In summary, monitoring genetic markers of resistance can help guide antimalarial therapy and surveillance activities. The introduction of drug resistance markers to new geographical areas may be detected through the WGS of clinical samples and analysis of data using Malaria-Profiler. Routine WGS across time and geographical regions can detect the presence and spread of established or new markers, and inform infection control practice. WGS has the potential to improve the resolution and timeliness of Plasmodium profiling and, in combination with clinical trials and robust experimental work using Plasmodium culture and CRISPR-Cas9 systems [49], can lead to new insights into drug resistance mechanisms. Malaria-Profiler is a flexible software tool that allows users to rapidly obtain useful information from WGS (and amplicon) data generated by Illumina and MinION platforms to predict species, drug resistance and geographical profiles with high accuracy.

Conclusions

We have developed an online software tool and methodology that provides rapid analysis of genome sequence data to describe Plasmodium species and geographical source and predict resistance to antimalarial drugs.
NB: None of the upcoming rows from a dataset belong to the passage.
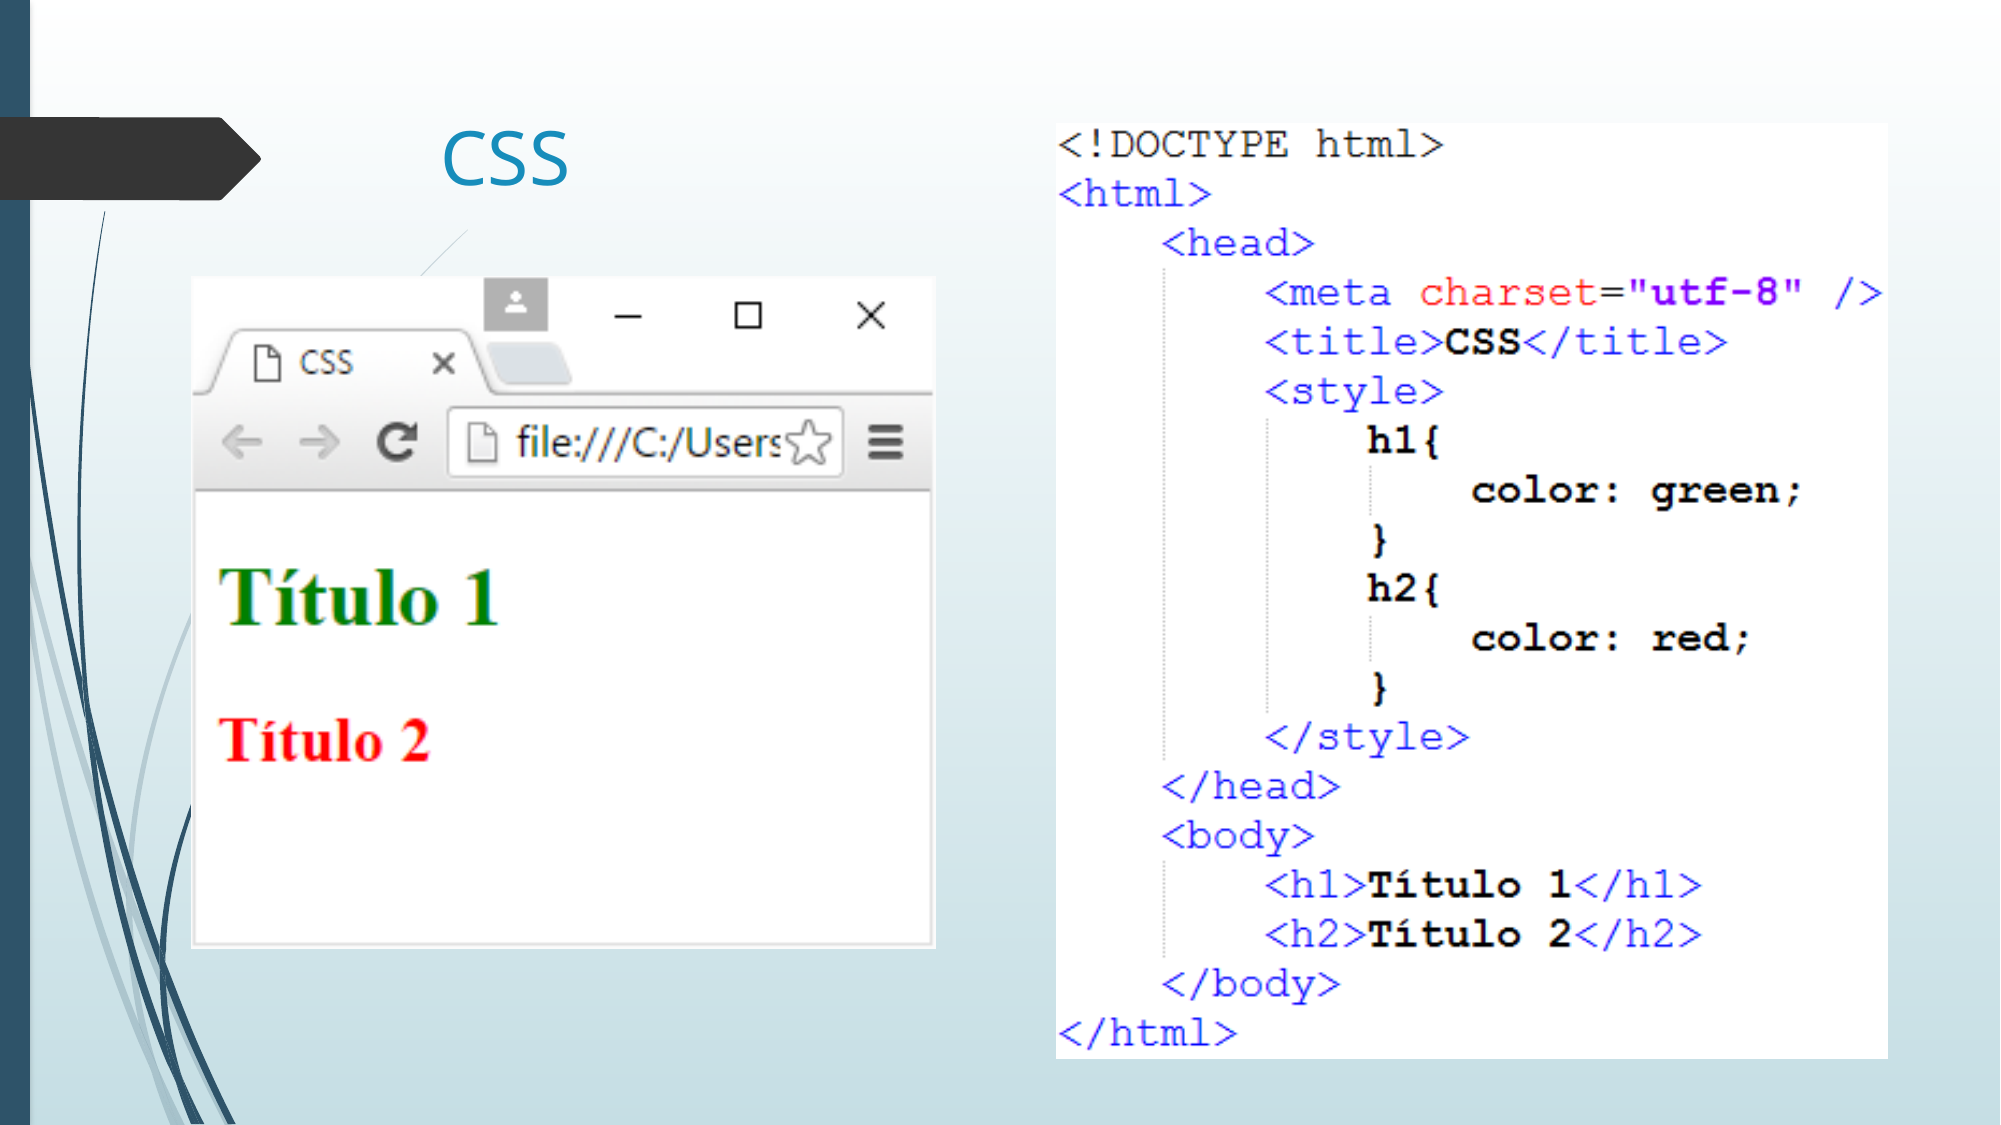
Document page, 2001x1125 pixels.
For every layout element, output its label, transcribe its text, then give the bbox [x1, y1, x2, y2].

title CSS [425, 102, 1888, 313]
picture [1056, 122, 1888, 1059]
picture [190, 276, 936, 949]
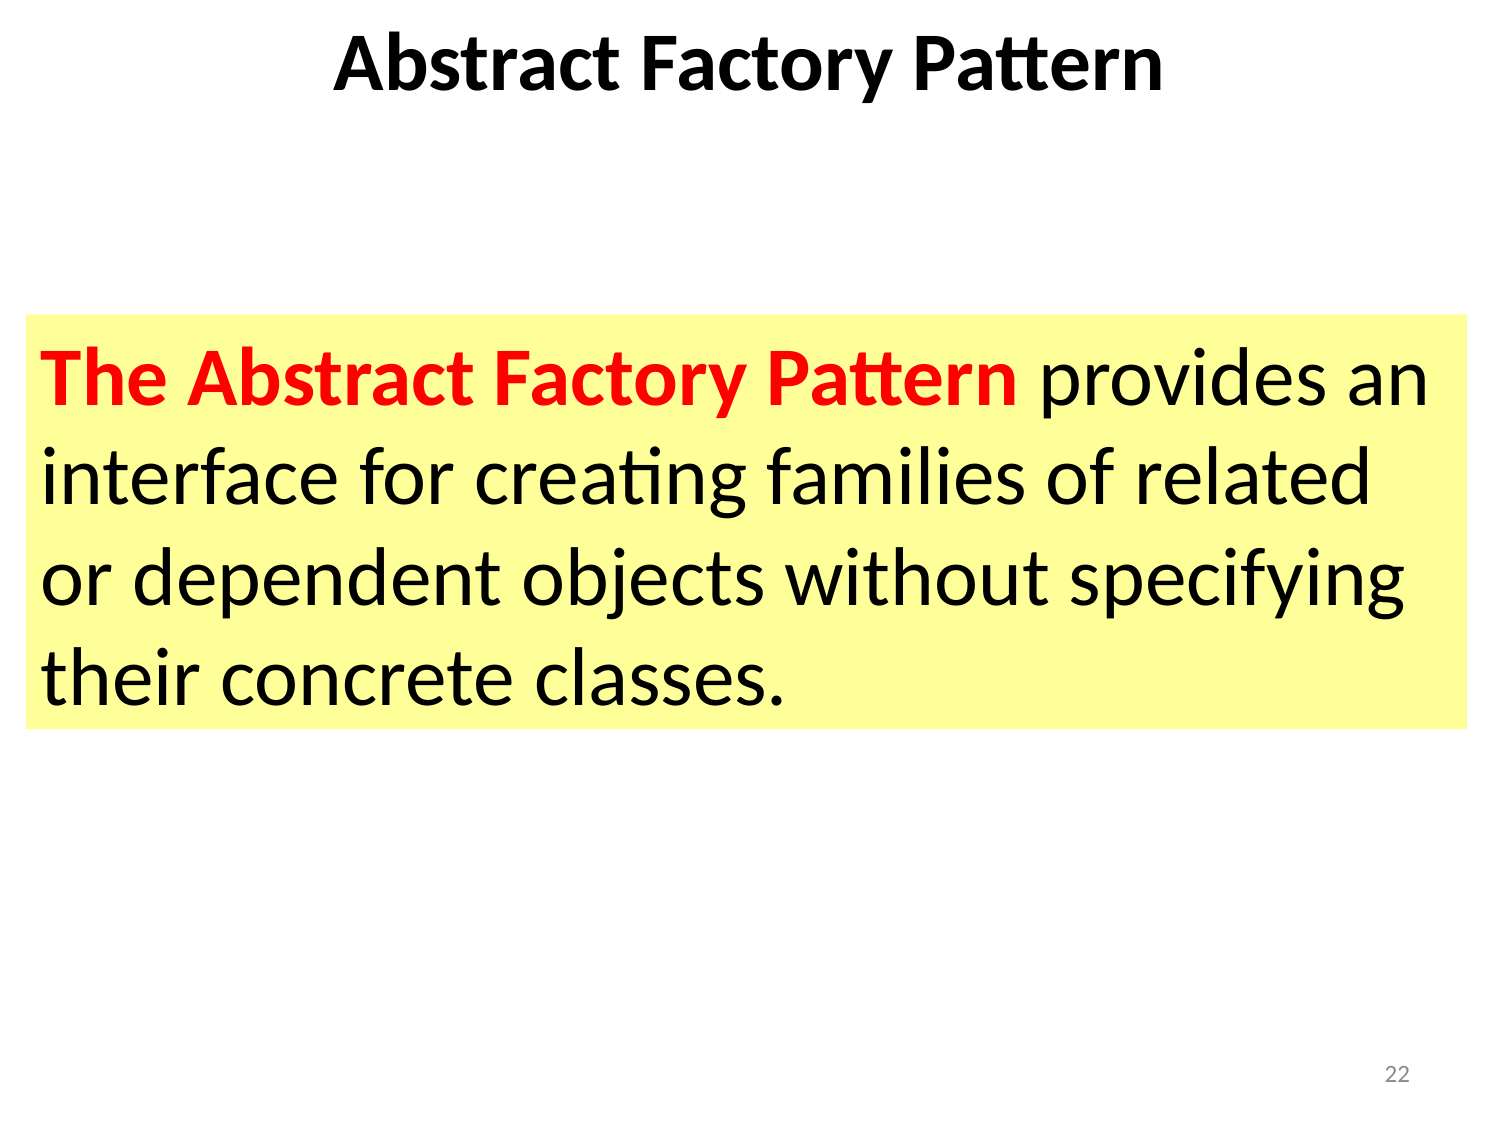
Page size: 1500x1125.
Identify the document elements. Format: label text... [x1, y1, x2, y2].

text_box The Abstract Factory Pattern provides an interface for creating families of related or dependent objects without specifying their concrete classes. [26, 314, 1468, 730]
text_box Abstract Factory Pattern [0, 0, 1500, 115]
slide_number 22 [1074, 1042, 1425, 1103]
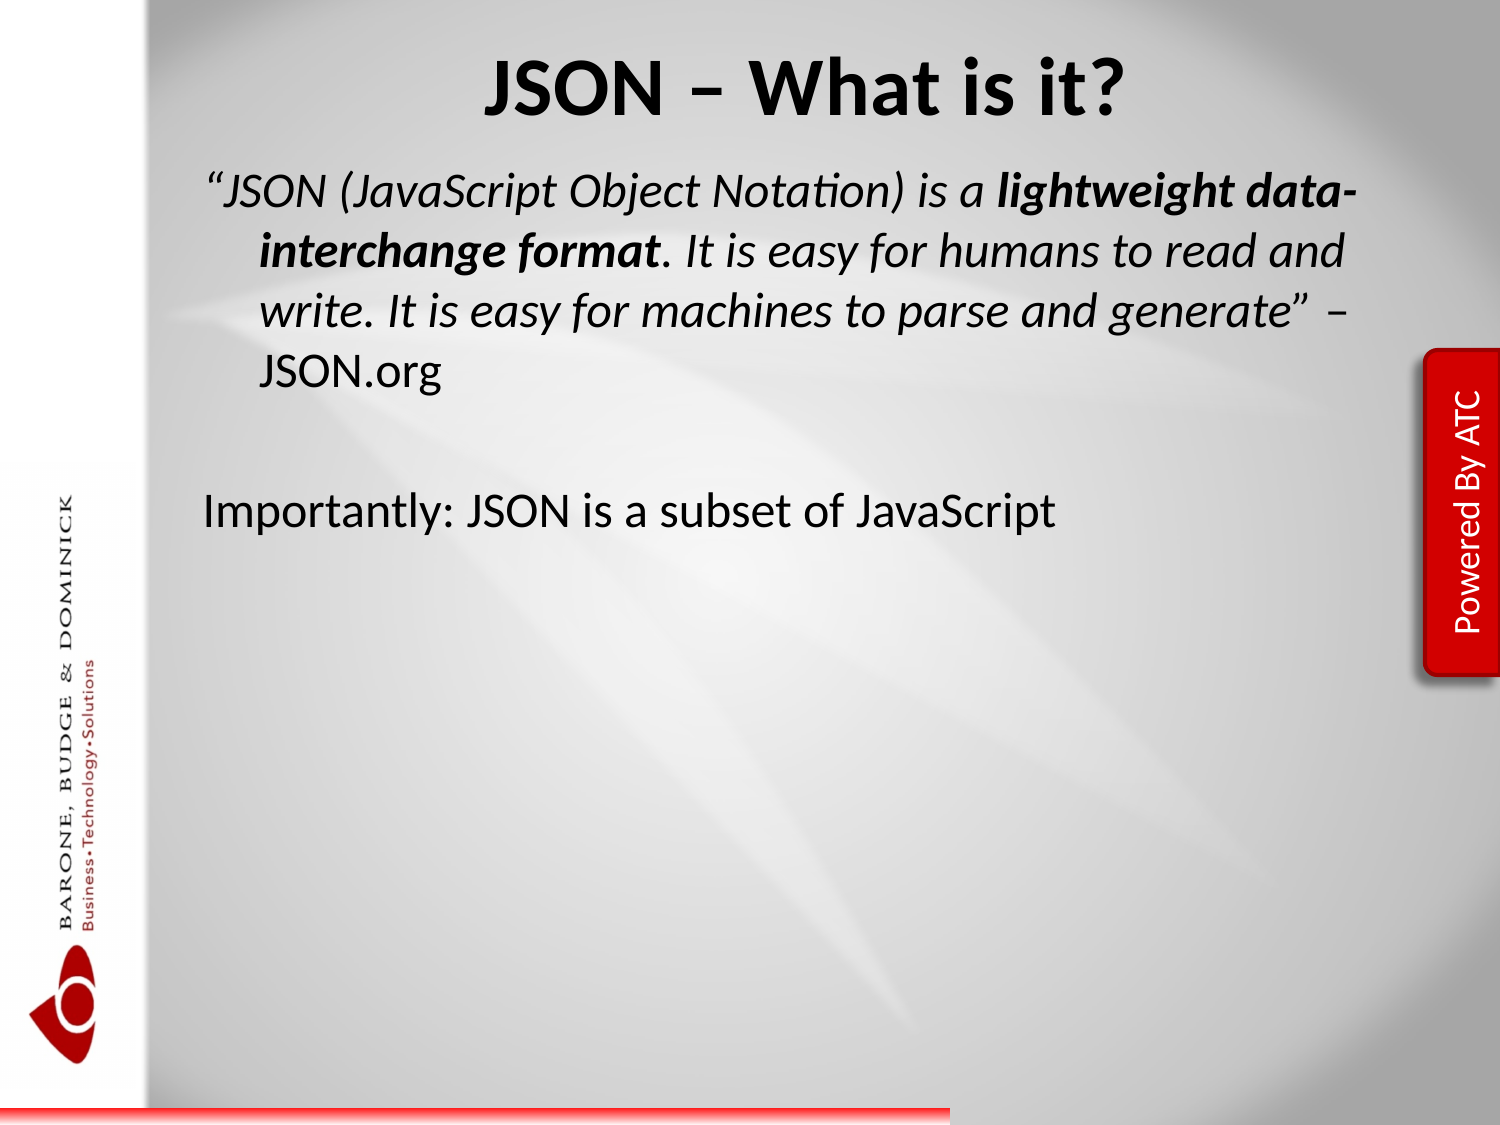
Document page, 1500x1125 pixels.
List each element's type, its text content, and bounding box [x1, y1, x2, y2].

title JSON – What is it? [187, 24, 1425, 142]
text_box [0, 1106, 952, 1125]
picture [1, 463, 135, 1088]
list “JSON (JavaScript Object Notation) is a lightweight data-interchange format. It is easy for humans to read and write. It is easy for machines to parse and generate” – JSON.org Importantly: JSON is a subset of JavaScript [187, 149, 1425, 1063]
The tool utilises a library consisting of ~ 250 mutations that is the most comprehensive and accurate such data source yet reported. The ability to rapidly analyse raw sequence data and extract information of clinical relevance has advantages over current in vitro drug assays, which require parasite culture-based systems [50]. Accelerated access to tailored treatment could improve cure rates and reduce exposure to ineffective drugs, thereby improving the patient experience and facilitating compliance. The analytical methodology described is customisable to allow moderation of the library to encompass novel mutations and incorporate new drugs should the need arise. Overall, we have shown that Malaria-Profiler can be used to reliably predict Plasmodium species, geographical source, and drug resistance from WGS. This pipeline can be applied to data from multiple sequencing platforms and can support informatically the application of WGS as a diagnostic and surveillance tool.